Maximino Serra, anti-fascist resistant who joined the PS in 1973, has died

Maximino Serra, former activist and political employee of the PS, who took part in two unsuccessful attempts to overthrow the Estado Novo regime of Oliveira Salazar, has died. He was 87 years old. The funeral is taking place in São Martinho do Porto, in the municipality of Alcobaça, but the date has not yet been announced.

Maximino Serra participated in the Revolta da Sé and the Golpe de Beja against the regime of Oliveira Salazar, he was exiled under the aegis of the United Nations and joined the PS before April 25, 1974, the party in which he was a politician.

In the municipal elections of 2021, this historic socialist entered as the last substitute on the list running for the Câmara de Alcobaça by the Nós Cidadãos movement, an option that led to his expulsion from the PS.

Speaking to the newspaper Público, in May this year, Maximino Serra said he was “allergic to impositions” and considered that what they had done to him represented “treason”, because of the way in which “it’ was done”.

He then said he was “very admired that the current Secretary General, António Costa, had admitted” his expulsion and added: “I even think that he did not realize what they do.”.

Maximino Serra was a political employee of the PS since the installation of the parties in Portugal, he had responsibilities in Setúbal, Santarém and later in Leiria.

Also in statements to the Público newspaper, in May he said he was “the only living antifascist to be a member of the PS”, noting that he “was a friend of Edmundo Pedro and Palma Inácio”.

Before joining the PS, Maximino Serra, Manuel Serra’s brother, was a member of the Popular Socialist Movement (MSP).

After the foundation of the PS, on April 19, 1973, Manuel Serra made an agreement with Mário Soares and the MSP joined the PS in January 1974.

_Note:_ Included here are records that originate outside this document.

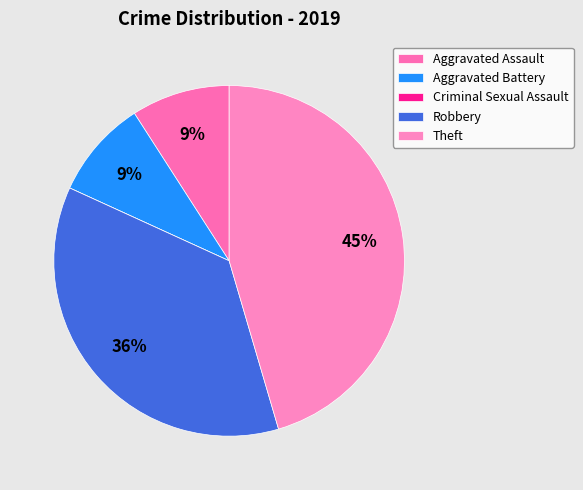

Which category has the smallest portion of the pie?

Criminal Sexual Assault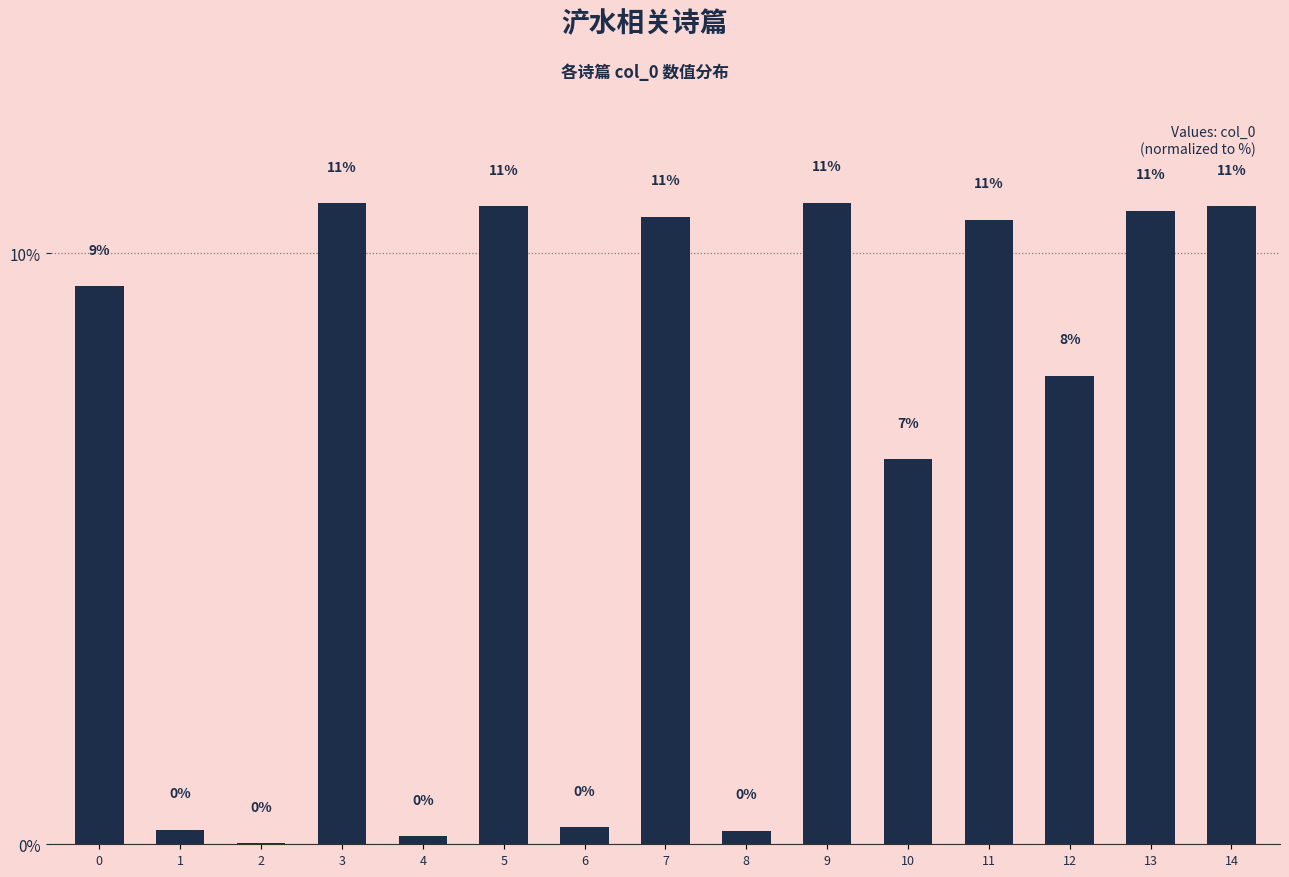

True or false: the data shows 0.2 at 8.

True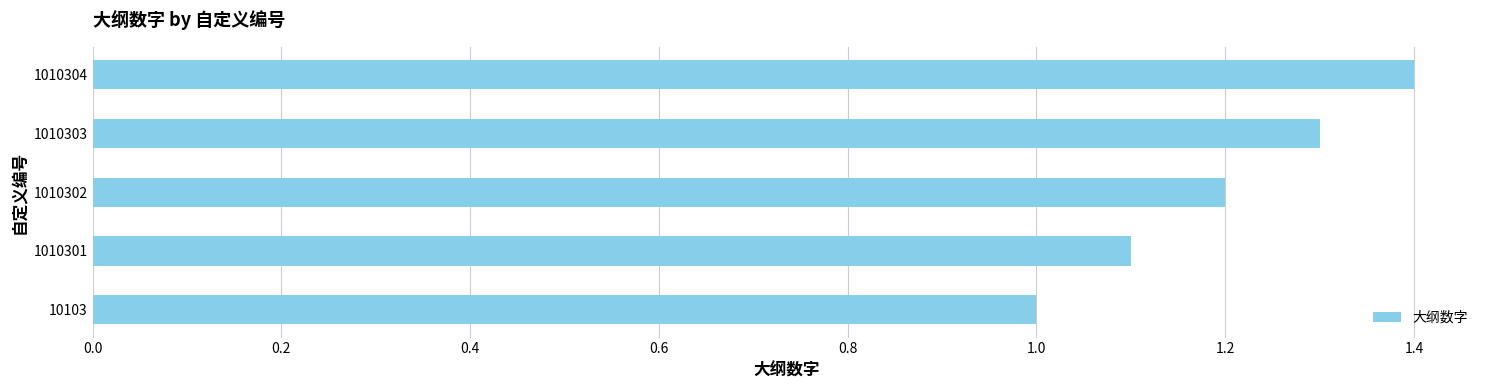

What is the minimum value shown in the chart?

1.0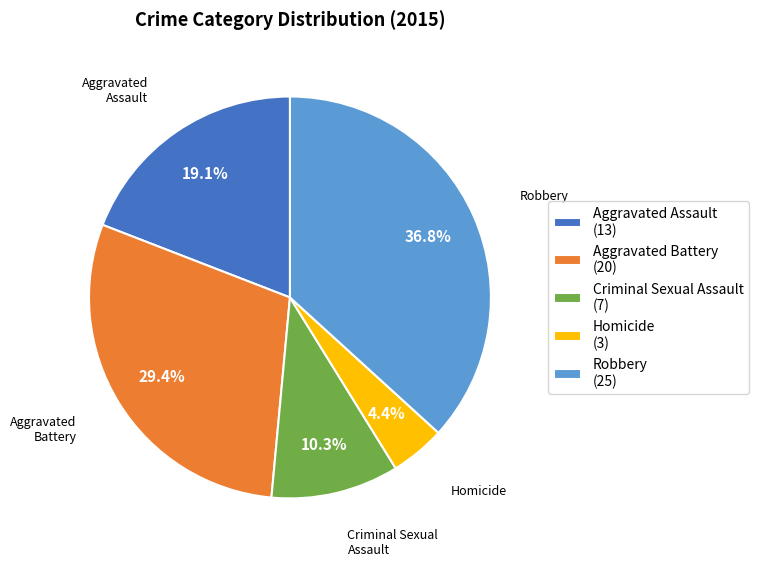

To the nearest percent, what portion does Criminal Sexual Assault represent?

10%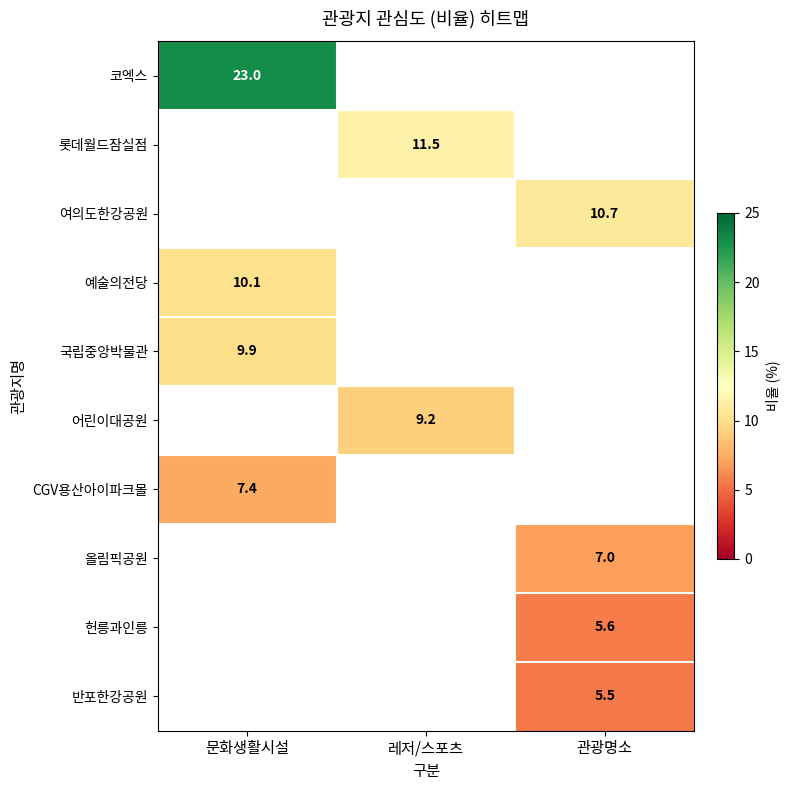

The value of 반포한강공원 at 관광명소 is 9.8. True or false?

False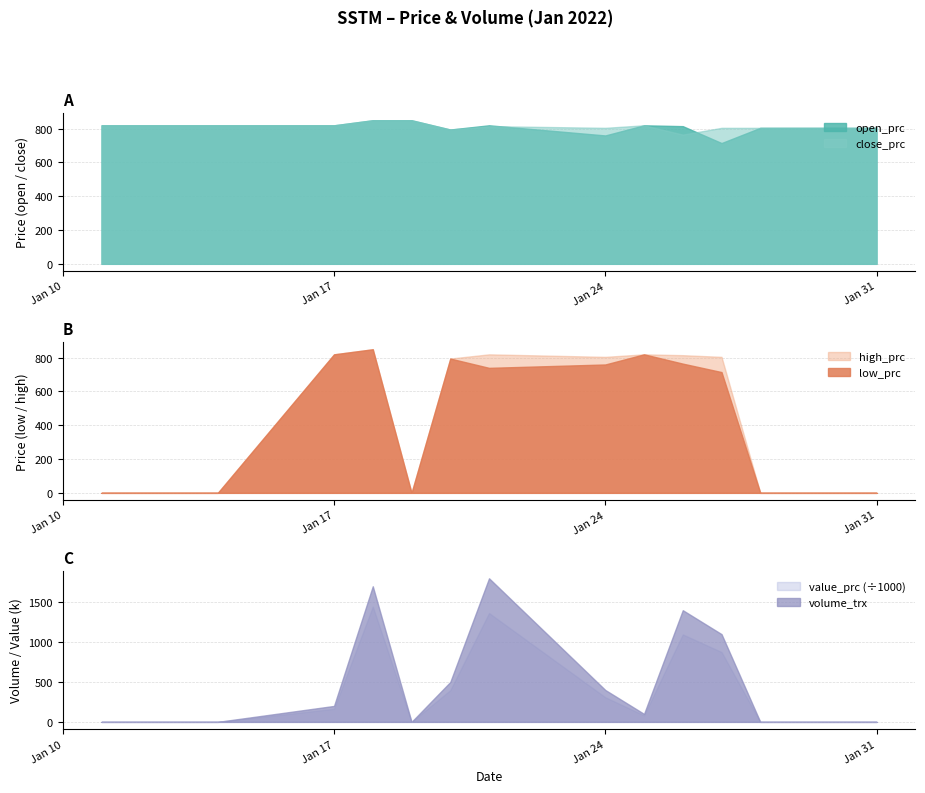

What is the sum of the open_prc values at 2022-01-13 and 2022-01-20?

1615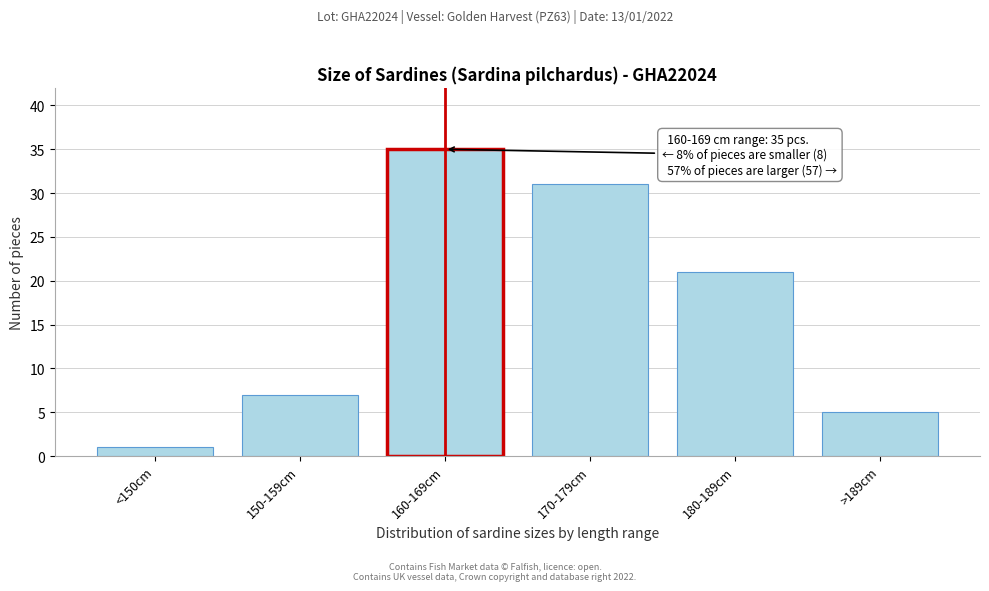

Reading left to right, what are all the values shown in this chart?

1	7	35	31	21	5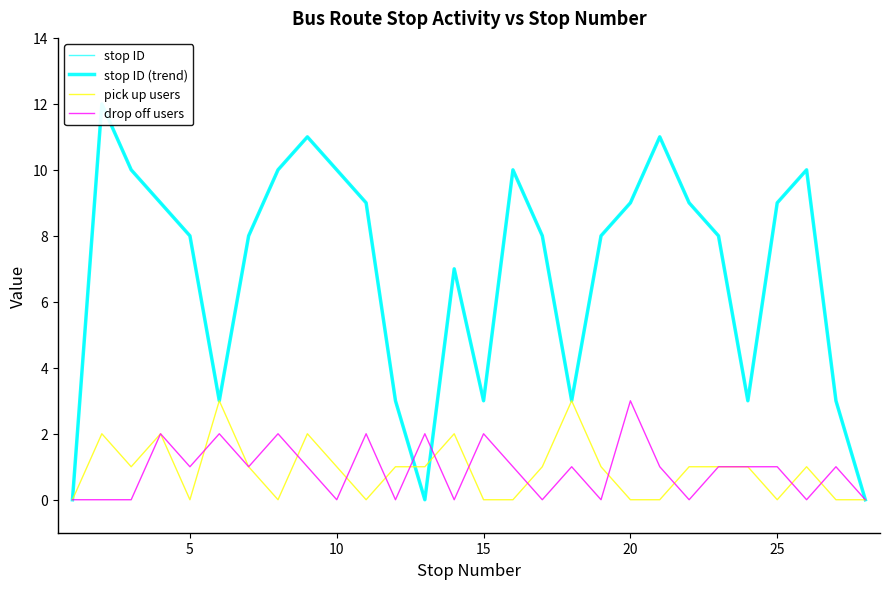

The pick up users series shows 0 at 20. True or false?

True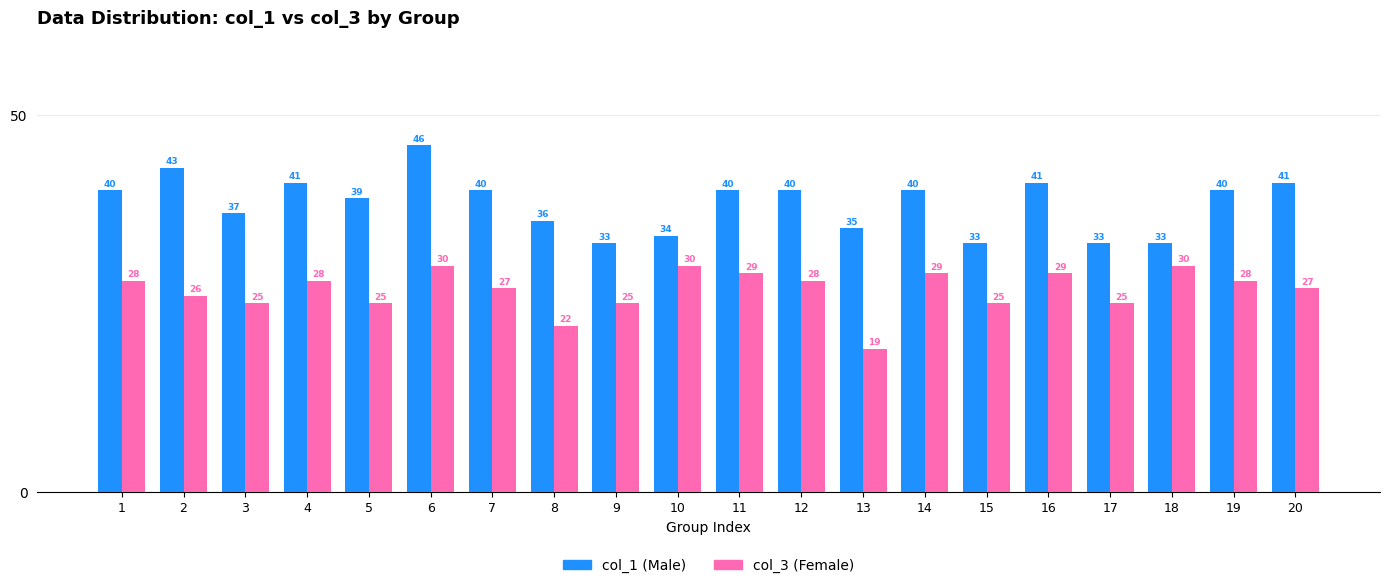

Reading left to right, list all the values displayed in this chart.

col_1 (Male): 1=40	2=43	3=37	4=41	5=39	6=46	7=40	8=36	9=33	10=34	11=40	12=40	13=35	14=40	15=33	16=41	17=33	18=33	19=40	20=41
col_3 (Female): 1=28	2=26	3=25	4=28	5=25	6=30	7=27	8=22	9=25	10=30	11=29	12=28	13=19	14=29	15=25	16=29	17=25	18=30	19=28	20=27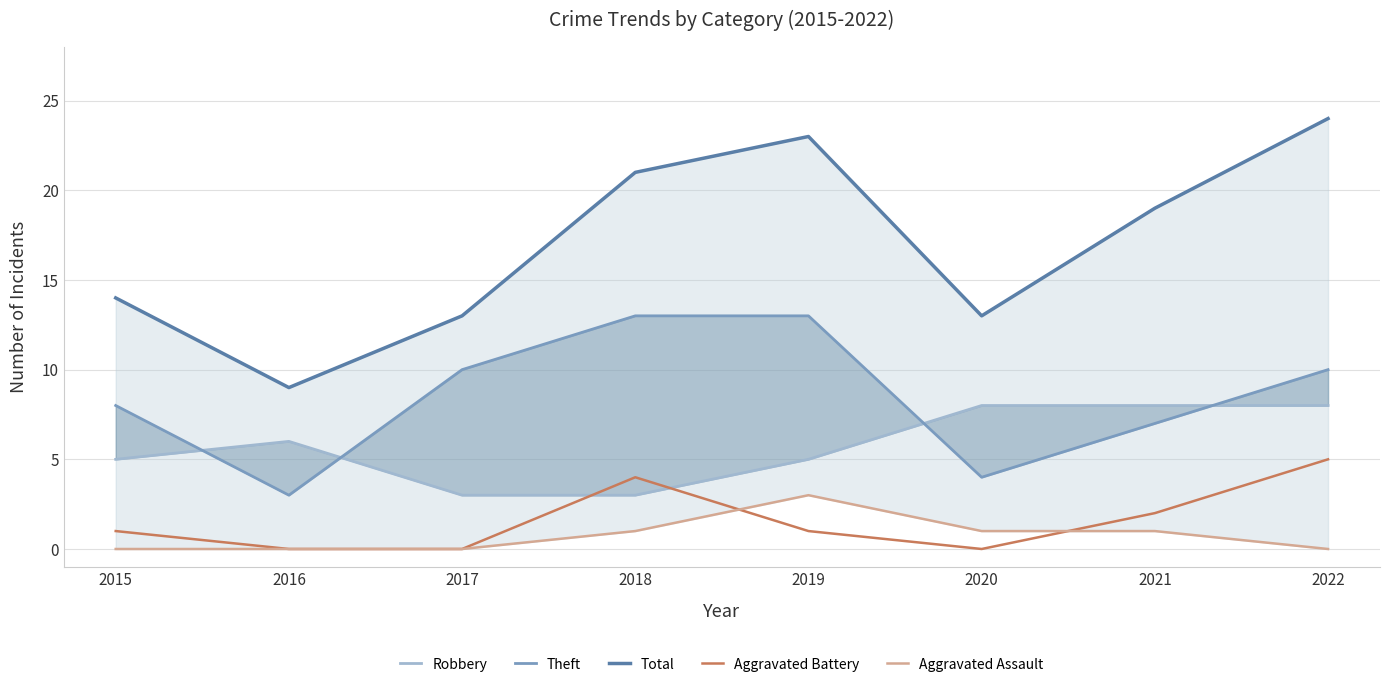

True or false: Aggravated Assault and Theft intersect in this chart.

False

After losing the leadership of the party to Mário Soares at the first congress of the PS in December 1974, his brother, Manuel Serra, left the PS.

“It was unwise for Manuel to run for the post of general secretary at the time,” Maximino Serra told the Público newspaper, almost fifty years later. Maximino Serra, on the contrary, decided to stay in the party and continue to be a political leader.

Antifascist resistant, he began his political activity linked to Professor Ruy Luís Gomes and in 1958 he was involved in the presidential candidacy of Humberto Delgado.

After the failure of the Beja coup, Maximino Serra took refuge in the Brazilian embassy in April 1962, where in 1959 Humberto Delgado had taken refuge.

Subsequently, he hijacked a plane from a flying club and flew to Morocco in August 1963 to try to join the Patriotic Front for National Liberation (FPLN) in Algiers.

He could not enter Algeria and, at the end of 1964, left Morocco, then for Canada and, later, for the United States, within the framework of a program for the protection of political exiles of the United Nations.